Malignant transformation (MT) of IDH-mutant low-grade glioma (LGG) to aggressive high-grade tumors is an event of major clinical significance, eventually leading to death in the majority of LGG patients. While patients with primary glioblastoma (GBM) have benefited from increased overall survival due to treatment with the alkylating chemotherapy temozolomide (TMZ), the benefit of TMZ for patients with diffuse low-grade gliomas (LGG) remains unknown. To further explore the relationships among TMZ treatment, hypermutation and malignant progression, we studied tumor evolution in an expanded cohort of untreated and TMZ-treated patients by exome-sequencing of paired IDH1/2-mutant LGGs and their post-TMZ recurrences. Together, these findings further our understanding of the molecular features and clinical behavior of hypermutated clones.

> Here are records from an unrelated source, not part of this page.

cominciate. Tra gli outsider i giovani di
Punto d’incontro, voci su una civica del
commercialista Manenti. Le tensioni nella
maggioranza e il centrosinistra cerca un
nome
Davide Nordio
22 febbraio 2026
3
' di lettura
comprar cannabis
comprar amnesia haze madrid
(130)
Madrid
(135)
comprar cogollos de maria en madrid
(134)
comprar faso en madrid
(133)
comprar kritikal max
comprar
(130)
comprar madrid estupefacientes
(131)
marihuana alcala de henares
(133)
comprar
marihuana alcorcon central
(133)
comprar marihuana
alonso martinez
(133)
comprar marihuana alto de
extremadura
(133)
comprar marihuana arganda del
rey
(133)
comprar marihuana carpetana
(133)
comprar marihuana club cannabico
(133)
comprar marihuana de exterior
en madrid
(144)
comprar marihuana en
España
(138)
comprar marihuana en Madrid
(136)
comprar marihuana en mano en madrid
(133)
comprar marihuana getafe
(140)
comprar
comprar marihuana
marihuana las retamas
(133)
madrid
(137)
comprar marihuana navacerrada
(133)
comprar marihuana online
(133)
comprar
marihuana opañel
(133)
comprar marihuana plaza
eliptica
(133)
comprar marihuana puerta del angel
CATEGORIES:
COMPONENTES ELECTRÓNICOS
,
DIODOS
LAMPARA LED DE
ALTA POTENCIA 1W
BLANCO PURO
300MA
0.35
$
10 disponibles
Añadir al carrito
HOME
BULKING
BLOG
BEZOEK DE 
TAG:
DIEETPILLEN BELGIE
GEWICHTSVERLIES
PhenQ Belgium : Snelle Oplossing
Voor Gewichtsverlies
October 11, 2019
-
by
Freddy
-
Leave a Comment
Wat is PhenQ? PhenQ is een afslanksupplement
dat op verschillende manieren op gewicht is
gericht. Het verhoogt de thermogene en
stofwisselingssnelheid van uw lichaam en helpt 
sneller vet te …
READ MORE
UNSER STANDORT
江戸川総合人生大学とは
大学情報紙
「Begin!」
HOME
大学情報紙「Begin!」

The heterogeneity present in individual tumors, i.e. intratumoral heterogeneity (ITH), is thought to be a major reason why targeted treatments eventually fail. However, we know little about ITH in most human tumors because studies typically analyze one biopsy per tumor without knowledge of where in the tumor the sample was taken. Understanding how malignant and non-malignant cellular populations are distributed in 3D tumor space is foundational knowledge for resolving how human tumors grow, with translational implications for identifying representative biopsy specimens and predicting the impact of targeted therapy.

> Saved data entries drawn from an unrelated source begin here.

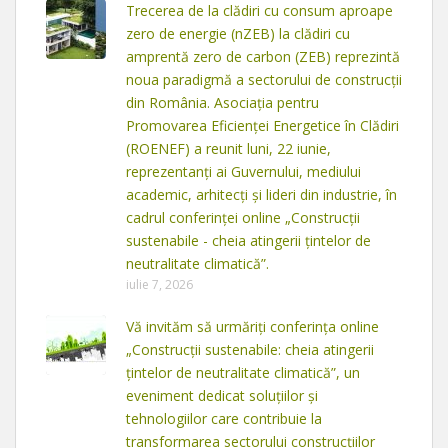
Trecerea de la clădiri cu consum aproape
zero de energie (nZEB) la clădiri cu
amprentă zero de carbon (ZEB) reprezintă
noua paradigmă a sectorului de construcții
din România. Asociația pentru
Promovarea Eficienței Energetice în Clădiri
(ROENEF) a reunit luni, 22 iunie,
reprezentanți ai Guvernului, mediului
academic, arhitecți și lideri din industrie, în
cadrul conferinței online „Construcții
sustenabile - cheia atingerii țintelor de
neutralitate climatică”.
iulie 7, 2026
Vă invităm să urmăriți conferința online
„Construcții sustenabile: cheia atingerii
țintelor de neutralitate climatică”, un
eveniment dedicat soluțiilor și
tehnologiilor care contribuie la
transformarea sectorului construcțiilor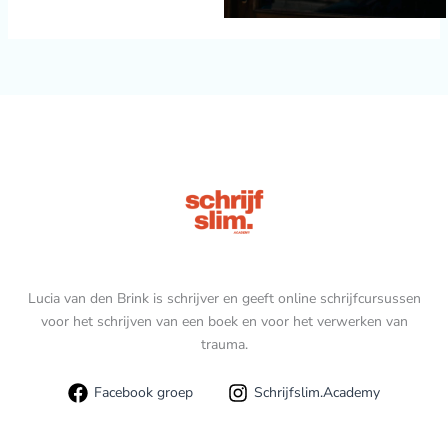
Lucia van den Brink is schrijver en geeft online schrijfcursussen
voor het schrijven van een boek en voor het verwerken van
trauma.
Facebook groep
Schrijfslim.Academy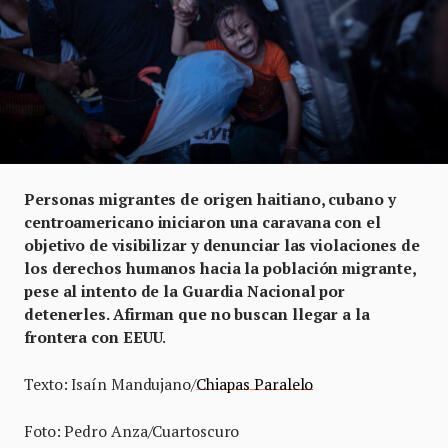
Personas migrantes de origen haitiano, cubano y
centroamericano iniciaron una caravana con el
objetivo de visibilizar y denunciar las violaciones de
los derechos humanos hacia la población migrante,
pese al intento de la Guardia Nacional por
detenerles. Afirman que no buscan llegar a la
frontera con EEUU
.
Texto: Isaín Mandujano/
Chiapas Paralelo
Foto: Pedro Anza/Cuartoscuro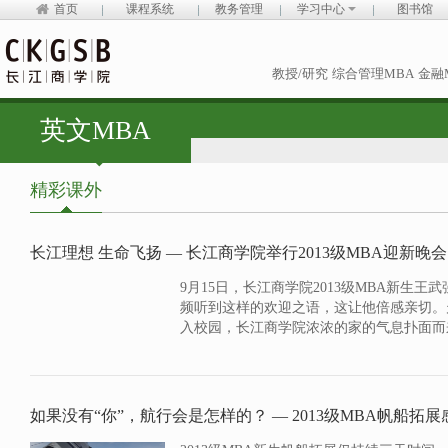
首页
课程系统
教务管理
学习中心
图书馆
教授/研究
综合管理MBA
金融
英文MBA
精彩课外
长江理想 生命飞扬 — 长江商学院举行2013级MBA迎新晚会
9月15日，长江商学院2013级MBA新生王武
频听到这样的欢迎之语，这让他倍感亲切。
入校园，长江商学院浓浓的家的气息扑面而来。.
如果没有“你”，航行会是怎样的？ — 2013级MBA帆船拓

Diffuse gliomas are incurable brain tumors with variably aggressive molecular subtypes. To determine the extent of ITH and its 3D organization in diffuse glioma, we prospectively collected a median of 10 spatially mapped samples from newly diagnosed and recurrent patient tumors, including aggressive canonical IDH1/IDH2 wild-type (IDH-wtc) glioblastoma, slower-growing IDH1/IDH2 mutant (IDHmut) glioma and a noncanonical IDH-wt glioblastoma (IDH-wtnc) lacking the TERT promoter mutation typical of canonical Glioblastoma.